*** Excerpted records ***

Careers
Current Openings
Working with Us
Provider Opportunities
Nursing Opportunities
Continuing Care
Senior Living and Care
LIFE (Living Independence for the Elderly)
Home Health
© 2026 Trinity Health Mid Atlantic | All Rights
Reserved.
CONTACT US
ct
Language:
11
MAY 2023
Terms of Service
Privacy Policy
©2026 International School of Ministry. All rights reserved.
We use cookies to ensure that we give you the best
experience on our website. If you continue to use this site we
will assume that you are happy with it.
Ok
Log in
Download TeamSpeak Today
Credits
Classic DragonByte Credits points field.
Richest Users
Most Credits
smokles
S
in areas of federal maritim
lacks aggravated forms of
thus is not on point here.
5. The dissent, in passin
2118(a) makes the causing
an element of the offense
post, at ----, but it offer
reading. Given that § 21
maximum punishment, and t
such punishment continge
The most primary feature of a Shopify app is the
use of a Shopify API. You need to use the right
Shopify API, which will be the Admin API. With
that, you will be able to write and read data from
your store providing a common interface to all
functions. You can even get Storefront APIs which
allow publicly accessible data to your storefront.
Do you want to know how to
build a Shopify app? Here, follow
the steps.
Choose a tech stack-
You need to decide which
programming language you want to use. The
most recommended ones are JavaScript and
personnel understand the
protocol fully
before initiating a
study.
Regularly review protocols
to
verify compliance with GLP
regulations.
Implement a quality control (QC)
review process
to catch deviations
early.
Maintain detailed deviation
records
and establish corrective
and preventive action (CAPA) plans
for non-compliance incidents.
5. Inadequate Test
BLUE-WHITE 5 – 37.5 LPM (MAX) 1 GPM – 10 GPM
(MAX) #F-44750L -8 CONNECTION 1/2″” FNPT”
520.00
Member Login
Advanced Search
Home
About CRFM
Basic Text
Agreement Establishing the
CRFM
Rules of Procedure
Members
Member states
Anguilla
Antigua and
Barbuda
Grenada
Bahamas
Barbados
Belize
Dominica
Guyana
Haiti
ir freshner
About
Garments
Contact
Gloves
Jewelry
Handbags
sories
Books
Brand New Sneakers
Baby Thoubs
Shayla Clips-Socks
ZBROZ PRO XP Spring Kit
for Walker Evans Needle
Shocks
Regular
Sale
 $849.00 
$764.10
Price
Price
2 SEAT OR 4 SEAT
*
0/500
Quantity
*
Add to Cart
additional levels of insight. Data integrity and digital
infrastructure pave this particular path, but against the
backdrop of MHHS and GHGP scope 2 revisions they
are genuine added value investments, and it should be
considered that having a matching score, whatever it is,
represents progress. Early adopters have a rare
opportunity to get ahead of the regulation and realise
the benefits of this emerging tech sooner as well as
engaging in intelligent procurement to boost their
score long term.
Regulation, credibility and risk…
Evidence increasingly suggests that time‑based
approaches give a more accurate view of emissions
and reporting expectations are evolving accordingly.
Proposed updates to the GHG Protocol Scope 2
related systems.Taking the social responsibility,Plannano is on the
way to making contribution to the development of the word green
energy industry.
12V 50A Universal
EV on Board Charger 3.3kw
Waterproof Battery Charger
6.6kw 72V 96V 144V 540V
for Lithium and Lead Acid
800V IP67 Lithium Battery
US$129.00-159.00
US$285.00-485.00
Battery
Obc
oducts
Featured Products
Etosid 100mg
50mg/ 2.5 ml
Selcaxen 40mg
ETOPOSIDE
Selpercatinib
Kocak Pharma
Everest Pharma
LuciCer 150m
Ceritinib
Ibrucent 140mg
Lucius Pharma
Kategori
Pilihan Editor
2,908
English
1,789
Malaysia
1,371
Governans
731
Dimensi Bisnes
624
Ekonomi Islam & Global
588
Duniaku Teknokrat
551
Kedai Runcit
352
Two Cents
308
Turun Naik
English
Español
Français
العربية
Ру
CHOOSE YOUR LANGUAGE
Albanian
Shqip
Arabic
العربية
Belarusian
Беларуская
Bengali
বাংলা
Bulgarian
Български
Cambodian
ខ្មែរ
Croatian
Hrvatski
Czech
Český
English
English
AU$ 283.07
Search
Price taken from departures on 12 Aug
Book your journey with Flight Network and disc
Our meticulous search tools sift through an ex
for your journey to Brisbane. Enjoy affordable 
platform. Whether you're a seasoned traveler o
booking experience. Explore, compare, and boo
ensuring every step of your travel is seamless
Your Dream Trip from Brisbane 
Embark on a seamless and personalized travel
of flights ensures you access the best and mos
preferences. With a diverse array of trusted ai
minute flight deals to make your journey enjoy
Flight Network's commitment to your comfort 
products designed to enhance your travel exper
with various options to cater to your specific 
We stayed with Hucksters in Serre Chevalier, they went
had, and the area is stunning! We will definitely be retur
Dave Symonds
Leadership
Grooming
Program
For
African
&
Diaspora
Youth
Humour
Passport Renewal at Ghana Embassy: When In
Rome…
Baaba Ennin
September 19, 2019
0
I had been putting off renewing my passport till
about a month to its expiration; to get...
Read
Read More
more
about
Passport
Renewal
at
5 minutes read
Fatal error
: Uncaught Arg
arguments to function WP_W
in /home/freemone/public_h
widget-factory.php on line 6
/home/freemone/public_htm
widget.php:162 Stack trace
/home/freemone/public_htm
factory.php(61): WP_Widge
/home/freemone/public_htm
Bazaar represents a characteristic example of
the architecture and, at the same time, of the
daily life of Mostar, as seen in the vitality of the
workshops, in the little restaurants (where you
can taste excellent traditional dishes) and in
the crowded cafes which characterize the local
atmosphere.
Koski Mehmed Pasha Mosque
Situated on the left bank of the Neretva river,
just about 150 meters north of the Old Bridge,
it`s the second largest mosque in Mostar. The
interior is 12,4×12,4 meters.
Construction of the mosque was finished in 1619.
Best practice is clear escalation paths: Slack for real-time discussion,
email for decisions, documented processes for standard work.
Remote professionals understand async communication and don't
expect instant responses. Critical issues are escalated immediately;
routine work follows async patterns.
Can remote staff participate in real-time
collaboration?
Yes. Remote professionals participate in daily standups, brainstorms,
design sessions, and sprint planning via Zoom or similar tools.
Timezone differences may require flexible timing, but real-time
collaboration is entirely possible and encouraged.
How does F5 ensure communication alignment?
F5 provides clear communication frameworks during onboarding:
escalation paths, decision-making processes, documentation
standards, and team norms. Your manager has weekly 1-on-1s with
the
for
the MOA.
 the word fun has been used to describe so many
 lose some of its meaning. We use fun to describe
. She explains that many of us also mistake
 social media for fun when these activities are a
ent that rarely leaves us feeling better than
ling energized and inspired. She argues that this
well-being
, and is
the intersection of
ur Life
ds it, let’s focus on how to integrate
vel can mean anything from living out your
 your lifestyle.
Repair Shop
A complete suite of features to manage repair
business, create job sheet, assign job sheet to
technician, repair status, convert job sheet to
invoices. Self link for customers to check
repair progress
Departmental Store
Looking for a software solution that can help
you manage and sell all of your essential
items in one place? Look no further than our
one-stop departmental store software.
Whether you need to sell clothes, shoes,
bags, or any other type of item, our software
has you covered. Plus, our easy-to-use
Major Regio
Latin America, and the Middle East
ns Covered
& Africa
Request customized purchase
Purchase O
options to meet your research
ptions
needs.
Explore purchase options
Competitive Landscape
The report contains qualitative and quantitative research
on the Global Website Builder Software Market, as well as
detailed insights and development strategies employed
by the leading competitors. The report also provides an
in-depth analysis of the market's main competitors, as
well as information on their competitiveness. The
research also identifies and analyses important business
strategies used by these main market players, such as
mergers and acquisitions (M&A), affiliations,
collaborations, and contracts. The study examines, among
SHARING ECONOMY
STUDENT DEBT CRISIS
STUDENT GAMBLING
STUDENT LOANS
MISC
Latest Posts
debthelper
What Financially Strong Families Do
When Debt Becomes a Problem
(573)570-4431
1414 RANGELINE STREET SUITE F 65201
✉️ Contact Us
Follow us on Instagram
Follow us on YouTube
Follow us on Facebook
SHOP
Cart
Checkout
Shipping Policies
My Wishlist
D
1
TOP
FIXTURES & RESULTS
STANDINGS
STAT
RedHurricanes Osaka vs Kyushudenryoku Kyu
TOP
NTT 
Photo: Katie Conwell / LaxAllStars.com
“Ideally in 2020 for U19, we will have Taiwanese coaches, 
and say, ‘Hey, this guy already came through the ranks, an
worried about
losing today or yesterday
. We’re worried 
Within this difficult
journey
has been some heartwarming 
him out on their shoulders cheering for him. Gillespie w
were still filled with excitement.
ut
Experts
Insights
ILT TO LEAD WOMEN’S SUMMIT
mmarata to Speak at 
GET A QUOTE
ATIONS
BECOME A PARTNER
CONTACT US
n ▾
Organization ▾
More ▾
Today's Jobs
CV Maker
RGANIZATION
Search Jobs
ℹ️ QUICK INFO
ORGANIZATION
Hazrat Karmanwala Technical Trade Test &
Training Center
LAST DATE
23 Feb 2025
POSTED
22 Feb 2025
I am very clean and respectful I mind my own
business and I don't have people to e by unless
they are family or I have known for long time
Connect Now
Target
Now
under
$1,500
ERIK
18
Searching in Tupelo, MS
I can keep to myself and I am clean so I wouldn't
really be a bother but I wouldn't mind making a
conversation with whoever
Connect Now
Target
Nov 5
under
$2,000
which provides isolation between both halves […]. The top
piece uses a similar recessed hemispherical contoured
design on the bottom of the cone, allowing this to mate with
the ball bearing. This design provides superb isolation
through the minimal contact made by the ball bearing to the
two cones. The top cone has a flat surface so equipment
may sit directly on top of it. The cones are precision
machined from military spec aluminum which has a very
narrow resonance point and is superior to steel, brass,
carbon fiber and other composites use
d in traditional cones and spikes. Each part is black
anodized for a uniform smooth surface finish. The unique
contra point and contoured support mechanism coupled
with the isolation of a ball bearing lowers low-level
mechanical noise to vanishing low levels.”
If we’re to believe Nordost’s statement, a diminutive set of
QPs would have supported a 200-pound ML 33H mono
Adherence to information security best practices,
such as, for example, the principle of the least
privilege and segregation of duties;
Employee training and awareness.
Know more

*** End of Excerpted records ***

## [Exercise aim]
Both the line containing "business and I" and the line containing "contra point and" belong in the answer. Print them and every line above that falls between them exactly, and no others.

## [Solution]
business and I don't have people to e by unless
they are family or I have known for long time
Connect Now
Target
Now
under
$1,500
ERIK
18
Searching in Tupelo, MS
I can keep to myself and I am clean so I wouldn't
really be a bother but I wouldn't mind making a
conversation with whoever
Connect Now
Target
Nov 5
under
$2,000
which provides isolation between both halves […]. The top
piece uses a similar recessed hemispherical contoured
design on the bottom of the cone, allowing this to mate with
the ball bearing. This design provides superb isolation
through the minimal contact made by the ball bearing to the
two cones. The top cone has a flat surface so equipment
may sit directly on top of it. The cones are precision
machined from military spec aluminum which has a very
narrow resonance point and is superior to steel, brass,
carbon fiber and other composites use
d in traditional cones and spikes. Each part is black
anodized for a uniform smooth surface finish. The unique
contra point and contoured support mechanism coupled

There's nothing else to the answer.